Most Influential Paper

UC Davis Alumni, Professor Prem Devanbu Win MSR 19’s 10-Year Most Influential Paper Award

UC Davis alumni Chris Bird ‘10, Earl Barr ‘09 and David Hamilton ‘10 and CS professor Premkumar Devanbu received the 2019 10-Year Most Influential Paper award from the Mining Software Repositories Conference for their 2009 paper, “The Promises and Perils of Mining Git.” The award recognizes papers that have had a lasting impact on the software mining community.

The paper, led by Bird and Barr and co-authored with Daniel German and Peter Rigby from the University of Victoria, was cited for its “foundational contribution [that] enabled a decade of Git repository research across the SE community.”
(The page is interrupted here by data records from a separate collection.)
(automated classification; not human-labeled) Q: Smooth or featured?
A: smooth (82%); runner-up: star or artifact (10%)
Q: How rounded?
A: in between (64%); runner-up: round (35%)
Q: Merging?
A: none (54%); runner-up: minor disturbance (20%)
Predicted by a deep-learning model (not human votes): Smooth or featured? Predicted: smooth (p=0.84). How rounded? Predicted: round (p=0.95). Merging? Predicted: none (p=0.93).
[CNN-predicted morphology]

“It’s a surprise what turns out to be your ‘most influential work,’” said Rigby, who was visiting UC Davis for six months when the paper was written and is now an associate professor of software engineering at Concordia University in Montreal. “At the time, we worried that it wouldn’t even get into MSR.”
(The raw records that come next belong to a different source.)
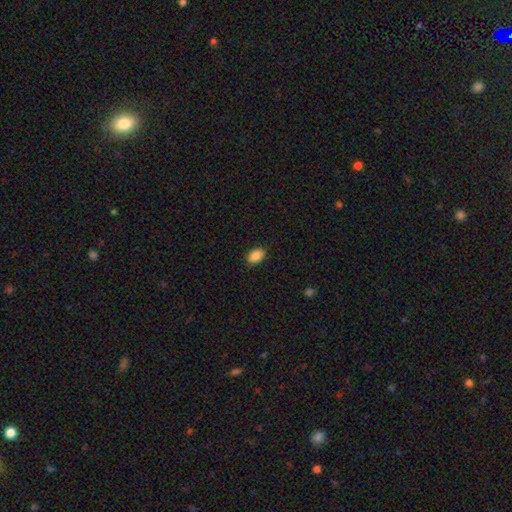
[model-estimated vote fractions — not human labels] The model was most divided on "how rounded": in between: 85%, round: 14%, cigar-shaped: 1%. More confident: merging — none (89%); smooth or featured — smooth (87%).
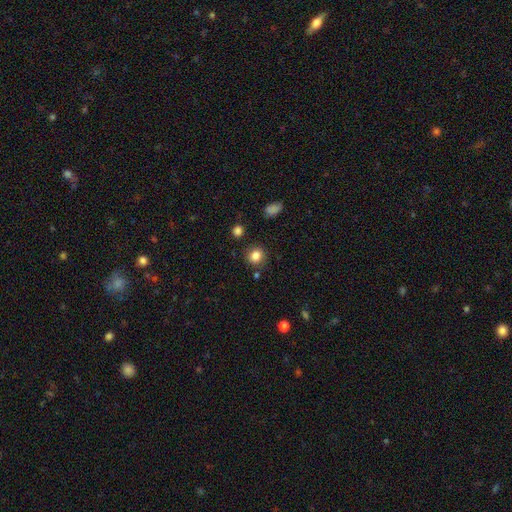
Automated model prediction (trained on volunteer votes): The model was most divided on "how rounded": round: 77%, in between: 22%, cigar-shaped: 1%. More confident: merging — none (83%); smooth or featured — smooth (82%).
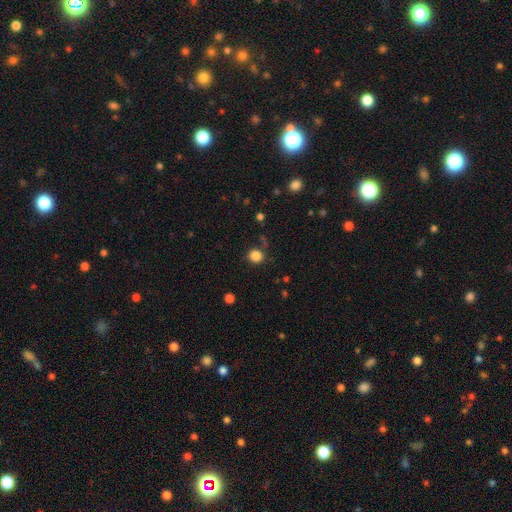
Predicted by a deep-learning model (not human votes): Smooth or featured? smooth (84%)
How rounded? round (89%)
Merging? none (83%)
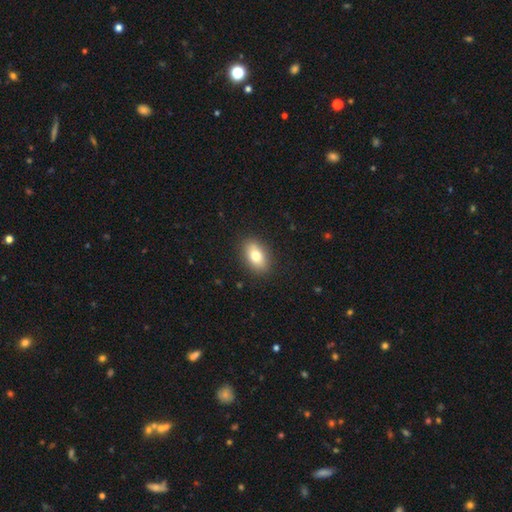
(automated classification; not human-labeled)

Software mining researchers like Bird and Devanbu study how programmers work and how software evolves, by collecting and analyzing data from different versions of software repositories to see how they are built and where and how mistakes are made.

Version control systems are a key tool for this, as they track every code change in a software repository, including information like what changes are made, who made them and when. Git is a decentralized version control system, meaning that each developer has their own copy of the entire repository for a piece of software, rather than adding to a single, central repository.

Though Git is extremely powerful and offers the potential of very detailed historical data, changes can be hard to track. Due to decentralization, many copies of a repository can exist, each with slight variations. Git also allows users to rewrite version history, potentially erasing crucial data points.

“Not much was known about Git in the scientific community at the time,” said Devanbu. “It was the first paper to talk about the rich opportunities it provided while laying out the pitfalls.”

This is Bird and Devanbu’s third time winning an award for a durably influential paper. They were previously honored by the MSR conference for their paper “Mining Email Social Networks” in 2016 and together with professors Vladimir Filkov and Raissa D’Souza, they also won a “Test of Time” Award in 2018 at SIGSOFT FSE, the flagship software engineering conference, for a 2008 paper on social structures in software projects. The team will receive the award at the 16th annual MSR conference on May 26-27 in Montreal, Canada.